Years ago, I met a young man at the behest of a mutual friend. He had written a story they both thought was good enough to submit for a competition. I was to look it over, you know, give some pointers.
From the start, sloppy errors that MS Word could have fixed littered his story. I read every line of the first six pages, displeasure turning the corners of my mouth down. In my review, I mentioned that he had a strong story to tell, but I couldn’t see the forest for the trees.
He responded with accusations that stung, as if my review had attacked his person, not his work.

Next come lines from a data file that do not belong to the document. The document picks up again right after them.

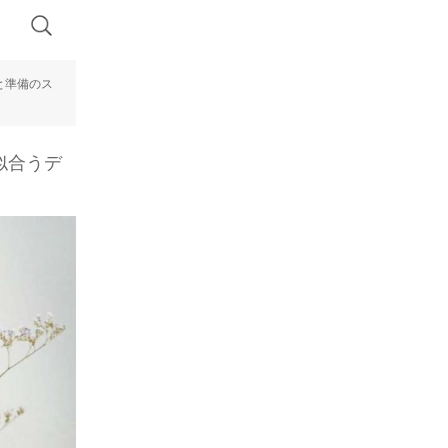
と準備のス
似合うデ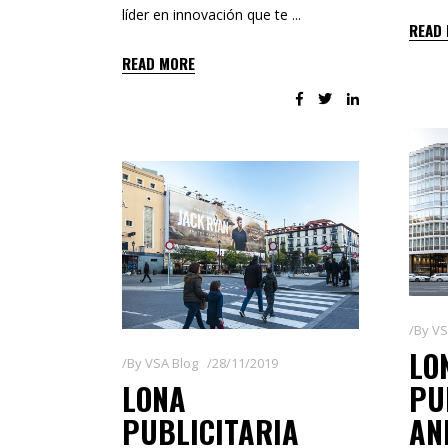
líder en innovación que te
READ
READ MORE
By
VS
LO
By
VSA Blog
28/11/2019
LONA
PU
PUBLICITARIA
AN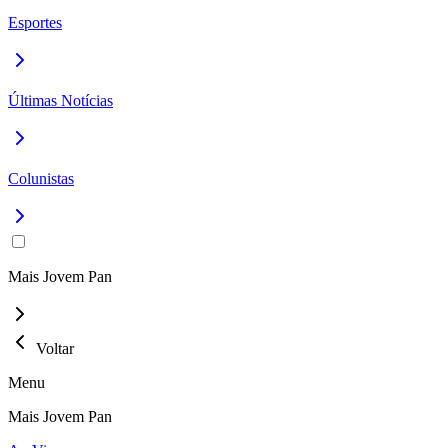
Esportes
Últimas Notícias
Colunistas
Mais Jovem Pan
Voltar
Menu
Mais Jovem Pan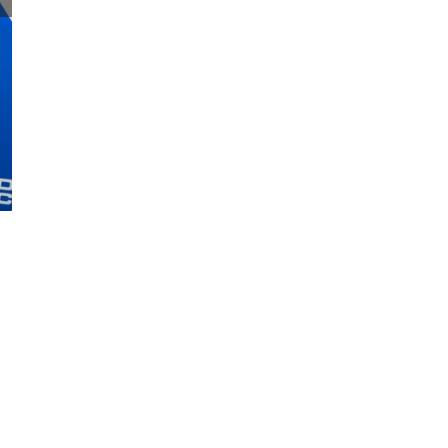
Patrycja Babirecka. Fot. Wojciech Ochrymiuk [Radio Szczecin]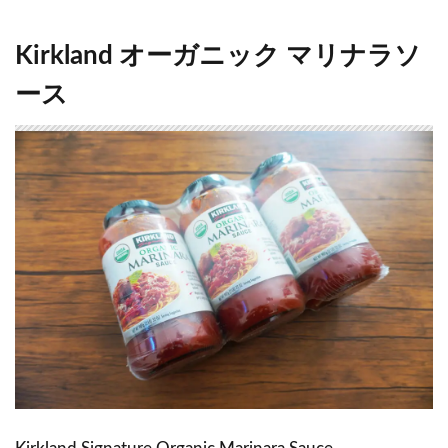
Kirkland オーガニック マリナラソ
ース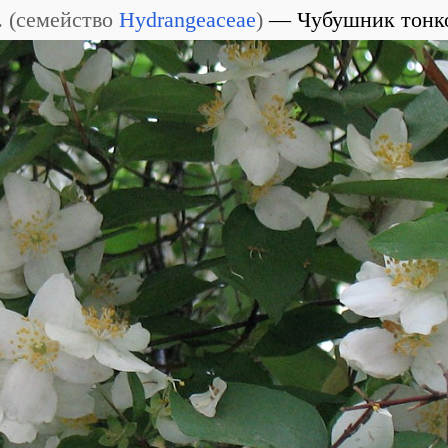
.
(
семейство
Hydrangeaceae
)
Чубушник тонк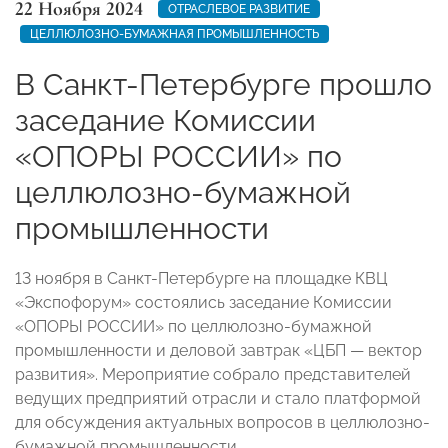
22 Ноября 2024
ОТРАСЛЕВОЕ РАЗВИТИЕ
ЦЕЛЛЮЛОЗНО-БУМАЖНАЯ ПРОМЫШЛЕННОСТЬ
В Санкт-Петербурге прошло
заседание Комиссии
«ОПОРЫ РОССИИ» по
целлюлозно-бумажной
промышленности
13 ноября в Санкт-Петербурге на площадке КВЦ
«Экспофорум» состоялись заседание Комиссии
«ОПОРЫ РОССИИ» по целлюлозно-бумажной
промышленности и деловой завтрак «ЦБП — вектор
развития». Мероприятие собрало представителей
ведущих предприятий отрасли и стало платформой
для обсуждения актуальных вопросов в целлюлозно-
бумажной промышленности.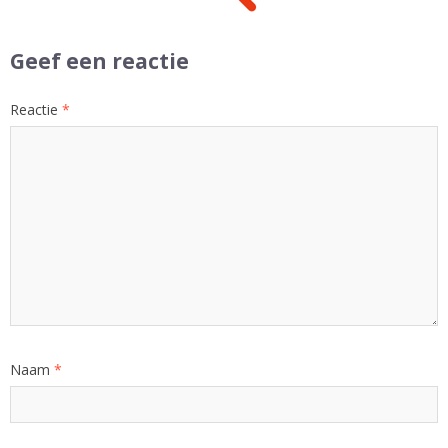
Geef een reactie
Reactie
*
Naam
*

I should have sensed his vulnerability in the conversation we had at our first and only meeting, underneath the Chicago Bulls baseball cap he wore and his bravado words. When he placed the manuscript in my hands, I should have seen his heart. I should not have dismissed the way his hand shook so that a few sheets went sailing in the wind, as superstition.
He was not unlike the men in my life; men, who like a 5,000-piece puzzle, take weeks to unravel. Men with broad shoulders that absorb the weight of my fears and the problems of our world, and yet . . .

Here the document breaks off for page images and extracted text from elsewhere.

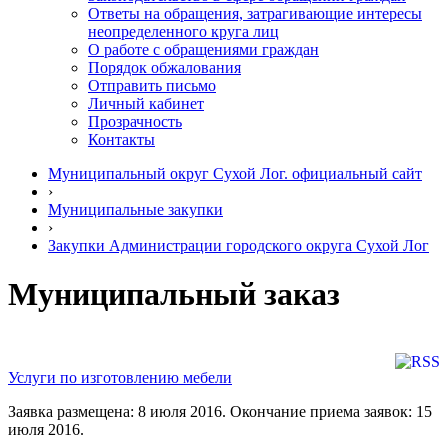
Ответы на обращения, затрагивающие интересы
неопределенного круга лиц
О работе с обращениями граждан
Порядок обжалования
Отправить письмо
Личный кабинет
Прозрачность
Контакты
Муниципальный округ Сухой Лог. официальный сайт
›
Муниципальные закупки
›
Закупки Администрации городского округа Сухой Лог
Муниципальный заказ
Услуги по изготовлению мебели
Заявка размещена: 8 июля 2016. Окончание приема заявок: 15
июля 2016.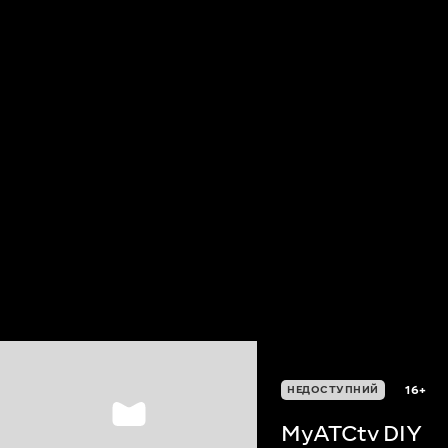
16+
НЕДОСТУПНИЙ
MyATCtv DIY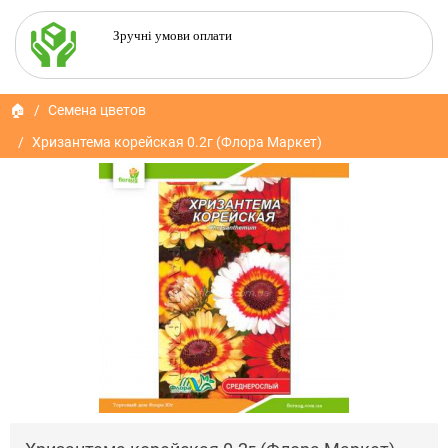
Зручні умови оплати
🏠
Семена цветов
Хризантема корейская 0.2г (Флора Маркет)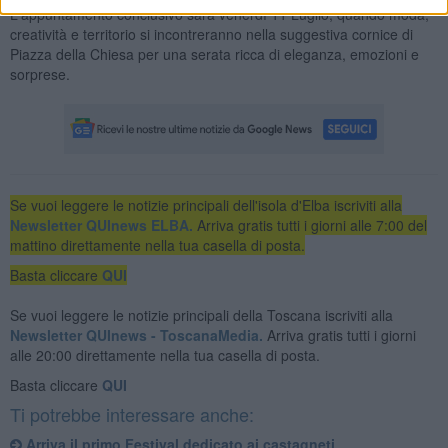
L'appuntamento conclusivo sarà venerdì 11 Luglio, quando moda,
creatività e territorio si incontreranno nella suggestiva cornice di
Piazza della Chiesa per una serata ricca di eleganza, emozioni e
sorprese.
Se vuoi leggere le notizie principali dell'isola d'Elba iscriviti alla
Newsletter QUInews ELBA.
Arriva gratis tutti i giorni alle 7:00 del
mattino direttamente nella tua casella di posta.
Basta cliccare
QUI
Se vuoi leggere le notizie principali della Toscana iscriviti alla
Newsletter QUInews - ToscanaMedia.
Arriva gratis tutti i giorni
alle 20:00 direttamente nella tua casella di posta.
Basta cliccare
QUI
Ti potrebbe interessare anche:
Arriva il primo Festival dedicato ai castagneti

Anyway, if he wanted validation as a writer, why did he say, “Be brutal in your feedback, I want to get better.” His girlfriend was supposed to hold his hand and whatever else needed holding not me!
Nevertheless, the need to prove my niceness to a stranger ate my sleep. I replied and gave him concrete examples of what he could have written better, including how and why. Although he baited me to read the entire manuscript, saying that, the errors were only in the pages I had read, I declined for I was not that hungry.

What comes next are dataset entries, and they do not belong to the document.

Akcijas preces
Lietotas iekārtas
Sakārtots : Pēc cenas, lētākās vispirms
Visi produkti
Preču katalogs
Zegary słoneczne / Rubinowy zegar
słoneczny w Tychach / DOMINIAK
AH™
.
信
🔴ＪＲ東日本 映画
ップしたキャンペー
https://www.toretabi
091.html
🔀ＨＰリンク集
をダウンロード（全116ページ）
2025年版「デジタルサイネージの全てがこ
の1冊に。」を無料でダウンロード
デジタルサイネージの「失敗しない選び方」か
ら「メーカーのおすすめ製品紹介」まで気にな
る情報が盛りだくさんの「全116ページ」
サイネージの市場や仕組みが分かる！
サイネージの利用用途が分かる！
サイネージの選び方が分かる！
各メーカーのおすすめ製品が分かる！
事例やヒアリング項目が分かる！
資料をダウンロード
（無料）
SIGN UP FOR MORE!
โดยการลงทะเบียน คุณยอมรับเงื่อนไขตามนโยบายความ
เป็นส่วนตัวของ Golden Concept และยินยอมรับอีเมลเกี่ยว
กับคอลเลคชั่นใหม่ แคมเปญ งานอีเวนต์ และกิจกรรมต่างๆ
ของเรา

That experience cost me a friend and a potential one. Seldom have I received a request for feedback that was not encroached upon by the need for affirmation. I hear it often in the defence people give in response to feedback.
Wise men pause when a woman asks, “How do I look?” Bombarded by images of beauty in the media that thrive on the insecurity that the media put there in the first place, she is asking for validation, not the whole truth. Happy is the man who gives it. Even my son knows that his answer to this question can mean the difference between his favourite take-out pizza and frozen pizza popped in the oven.
I used to dream of meeting someone special who anticipated my needs so I would not need to be weak and speak them. I now know people do not spend all day gazing at crystal balls to decipher what you need. Growth means that I untangle my web of feelings and answer these questions honestly.
Timi what do you need?
Who can give it to you?
Where is it safe to get it from?
Last week, I had a shitty day and if I am honest, I had set myself up to fail. I went to the one with whom I feel safe and recounted the day. Then I said, “Just for tonight, tell me I’m beautiful, tell me I’m smart. In the morning, you can tell me I’m full of crap.”
I am further along on my journey than when I began.